* [Work instruction] Give an unaltered copy of the listing below, minus its pictures.

START Data provided

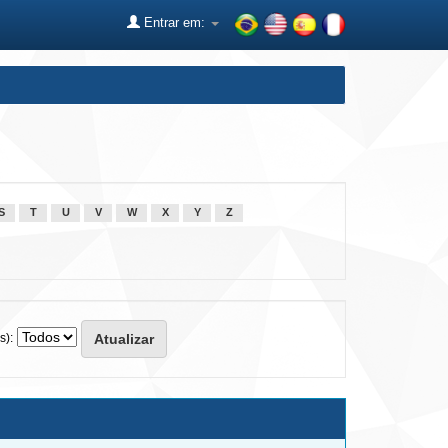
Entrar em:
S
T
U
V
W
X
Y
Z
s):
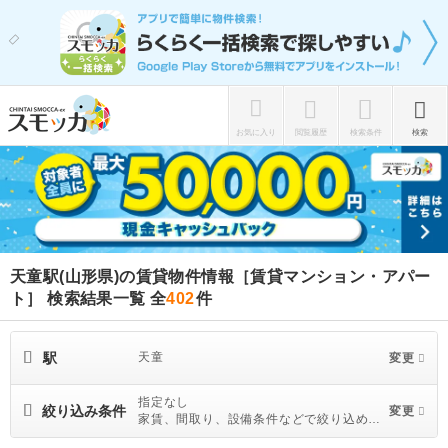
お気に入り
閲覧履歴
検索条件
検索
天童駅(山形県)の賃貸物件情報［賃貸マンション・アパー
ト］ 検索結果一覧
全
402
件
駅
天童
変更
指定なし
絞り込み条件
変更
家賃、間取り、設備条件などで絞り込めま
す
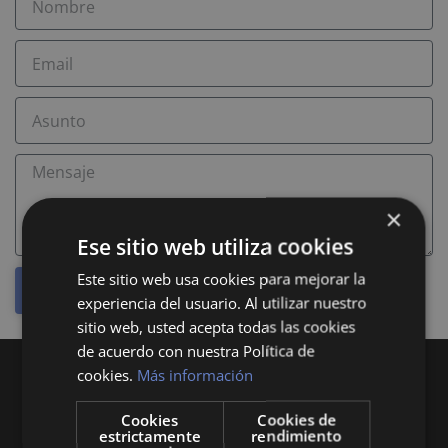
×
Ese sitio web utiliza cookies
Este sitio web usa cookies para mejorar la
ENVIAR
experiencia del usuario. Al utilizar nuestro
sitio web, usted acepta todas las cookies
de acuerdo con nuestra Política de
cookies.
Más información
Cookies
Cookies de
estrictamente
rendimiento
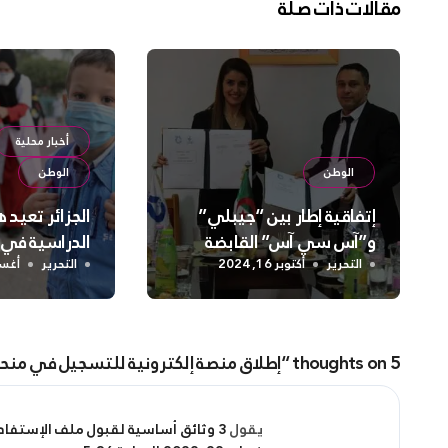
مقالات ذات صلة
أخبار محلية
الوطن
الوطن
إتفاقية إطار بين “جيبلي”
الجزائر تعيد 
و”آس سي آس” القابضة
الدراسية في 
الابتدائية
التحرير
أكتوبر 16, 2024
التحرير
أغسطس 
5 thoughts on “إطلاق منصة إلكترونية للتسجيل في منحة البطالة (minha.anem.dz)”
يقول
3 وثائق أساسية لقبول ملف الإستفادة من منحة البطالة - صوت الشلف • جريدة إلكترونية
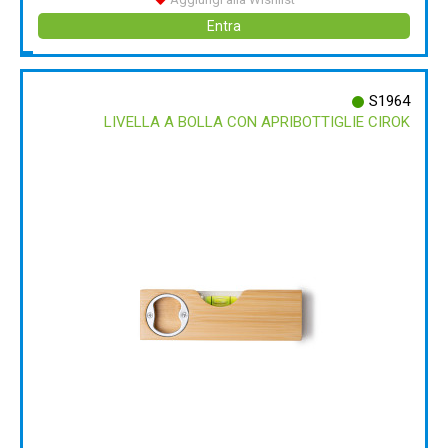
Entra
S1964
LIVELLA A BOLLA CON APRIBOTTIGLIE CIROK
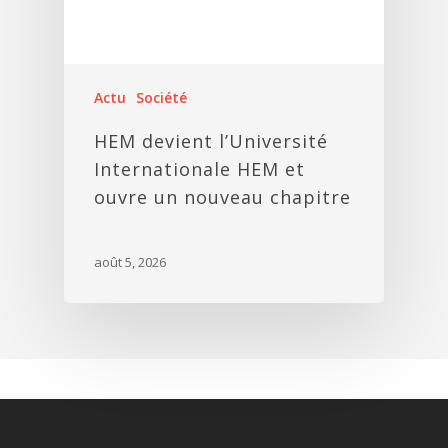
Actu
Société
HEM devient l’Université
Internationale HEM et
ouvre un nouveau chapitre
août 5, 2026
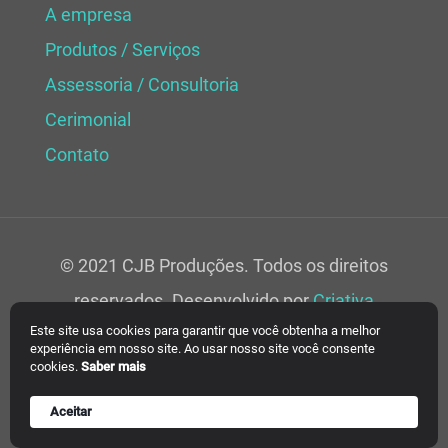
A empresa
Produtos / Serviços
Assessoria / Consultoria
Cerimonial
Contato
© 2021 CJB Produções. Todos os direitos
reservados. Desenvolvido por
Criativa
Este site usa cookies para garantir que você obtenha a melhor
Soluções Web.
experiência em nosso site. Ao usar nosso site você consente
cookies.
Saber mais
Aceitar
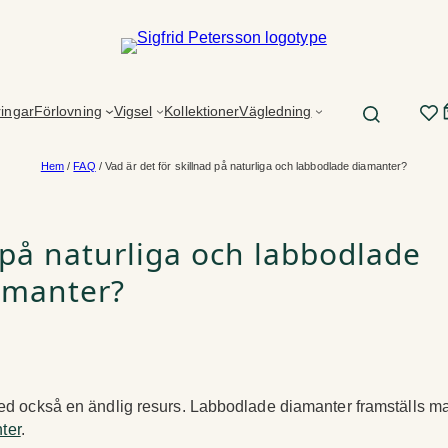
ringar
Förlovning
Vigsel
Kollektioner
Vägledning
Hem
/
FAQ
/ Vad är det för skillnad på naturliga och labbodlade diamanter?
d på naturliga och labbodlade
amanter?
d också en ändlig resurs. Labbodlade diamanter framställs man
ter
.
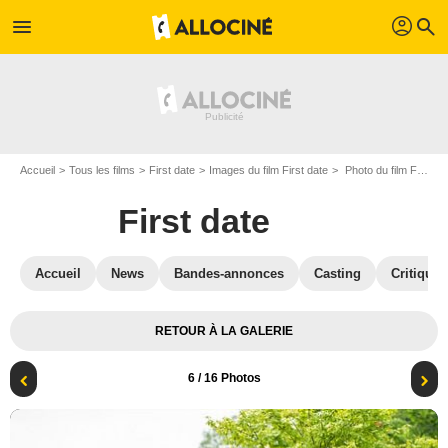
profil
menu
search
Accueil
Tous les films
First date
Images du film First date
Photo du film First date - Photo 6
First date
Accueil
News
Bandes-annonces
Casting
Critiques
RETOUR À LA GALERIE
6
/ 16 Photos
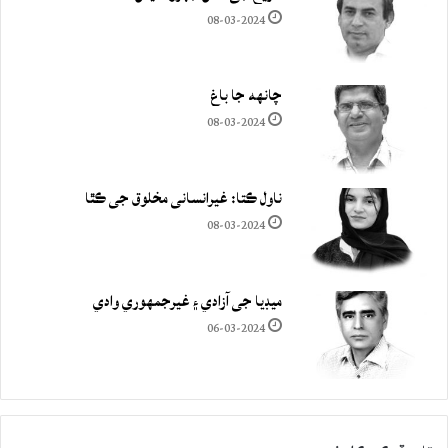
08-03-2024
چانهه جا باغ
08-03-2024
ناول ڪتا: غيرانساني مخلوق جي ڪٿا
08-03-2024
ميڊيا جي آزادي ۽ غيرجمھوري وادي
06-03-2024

END Data provided

* [Task answer]
Entrar em:
S
T
U
V
W
X
Y
Z
s):
お気に入り
閲覧履歴
検索条件
検索
天童駅(山形県)の賃貸物件情報［賃貸マンション・アパー
ト］ 検索結果一覧
全
402
件
駅
天童
変更
指定なし
絞り込み条件
変更
家賃、間取り、設備条件などで絞り込めま
す
×
Ese sitio web utiliza cookies
Este sitio web usa cookies para mejorar la
ENVIAR
experiencia del usuario. Al utilizar nuestro
sitio web, usted acepta todas las cookies
de acuerdo con nuestra Política de
cookies.
Más información
Cookies
Cookies de
estrictamente
rendimiento
مقالات ذات صلة
أخبار محلية
الوطن
الوطن
إتفاقية إطار بين “جيبلي”
الجزائر تعيد 
و”آس سي آس” القابضة
الدراسية في 
الابتدائية
التحرير
أكتوبر 16, 2024
التحرير
أغسطس 
5 thoughts on “إطلاق منصة إلكترونية للتسجيل في منحة البطالة (minha.anem.dz)”
يقول
3 وثائق أساسية لقبول ملف الإستفادة من منحة البطالة - صوت الشلف • جريدة إلكترونية
Entra
S1964
LIVELLA A BOLLA CON APRIBOTTIGLIE CIROK
Actu
Société
HEM devient l’Université
Internationale HEM et
ouvre un nouveau chapitre
août 5, 2026
A empresa
Produtos / Serviços
Assessoria / Consultoria
Cerimonial
Contato
© 2021 CJB Produções. Todos os direitos
reservados. Desenvolvido por
Criativa
Este site usa cookies para garantir que você obtenha a melhor
Soluções Web.
experiência em nosso site. Ao usar nosso site você consente
cookies.
Saber mais
Aceitar
ringar
Förlovning
Vigsel
Kollektioner
Vägledning
Hem
/
FAQ
/ Vad är det för skillnad på naturliga och labbodlade diamanter?
d på naturliga och labbodlade
amanter?
d också en ändlig resurs. Labbodlade diamanter framställs man
ter
.
profil
menu
search
Accueil
Tous les films
First date
Images du film First date
Photo du film First date - Photo 6
First date
Accueil
News
Bandes-annonces
Casting
Critiques
RETOUR À LA GALERIE
6
/ 16 Photos
08-03-2024
چانهه جا باغ
08-03-2024
ناول ڪتا: غيرانساني مخلوق جي ڪٿا
08-03-2024
ميڊيا جي آزادي ۽ غيرجمھوري وادي
06-03-2024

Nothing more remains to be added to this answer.